_WHAT TO PRODUCE_. Please set down the data word for word; images do not go in the copy.

++++++++++

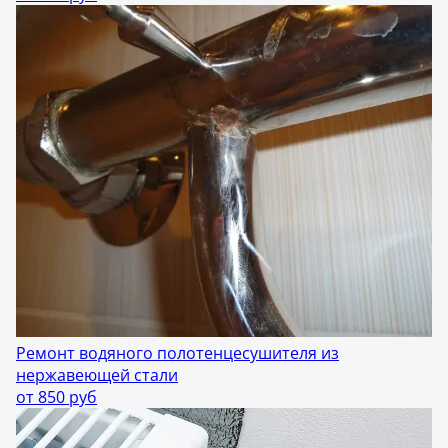
Ремонт водяного полотенцесушителя из
нержавеющей стали
от 850 руб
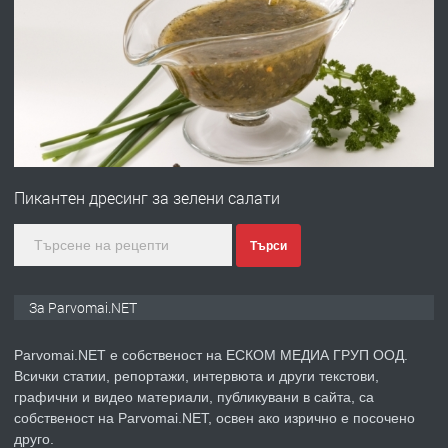
ПРЕДЛАГА
Работа за общи работници
преди 1 година
ПРЕДЛАГА
Първи поход "По стъпките на Ангел
Войвода"
Пикантен дресинг за зелени салати
преди 1 година
Търси
ПРЕДЛАГА
Монтажник на малки детайли за
За Parvomai.NET
медицинската индустрия
Parvomai.NET е собственост на ЕСКОМ МЕДИА ГРУП ООД.
Всички статии, репортажи, интервюта и други текстови,
преди 1 година
графични и видео материали, публикувани в сайта, са
собственост на Parvomai.NET, освен ако изрично е посочено
ПРЕДЛАГА
Уроци по Математика
друго.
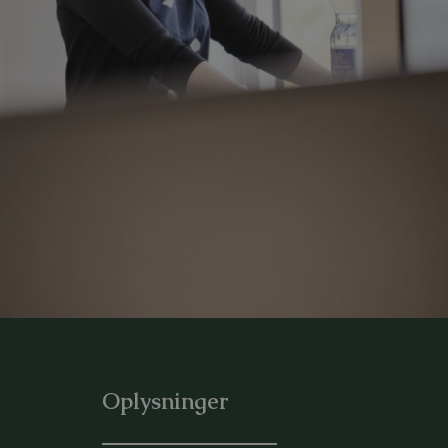
Oplysninger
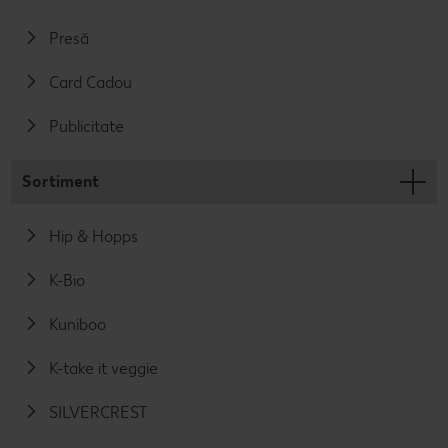
Presă
Card Cadou
Publicitate
Sortiment
Hip & Hopps
K-Bio
Kuniboo
K-take it veggie
SILVERCREST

++++++++++

_SOLUTION TO THE PROBLEM_.
Ремонт водяного полотенцесушителя из
нержавеющей стали
от 850 руб
ПРЕДЛАГА
Работа за общи работници
преди 1 година
ПРЕДЛАГА
Първи поход "По стъпките на Ангел
Войвода"
Пикантен дресинг за зелени салати
преди 1 година
Търси
ПРЕДЛАГА
Монтажник на малки детайли за
За Parvomai.NET
медицинската индустрия
Parvomai.NET е собственост на ЕСКОМ МЕДИА ГРУП ООД.
Всички статии, репортажи, интервюта и други текстови,
преди 1 година
графични и видео материали, публикувани в сайта, са
собственост на Parvomai.NET, освен ако изрично е посочено
ПРЕДЛАГА
Уроци по Математика
друго.
Oplysninger
Presă
Card Cadou
Publicitate
Sortiment
Hip & Hopps
K-Bio
Kuniboo
K-take it veggie
SILVERCREST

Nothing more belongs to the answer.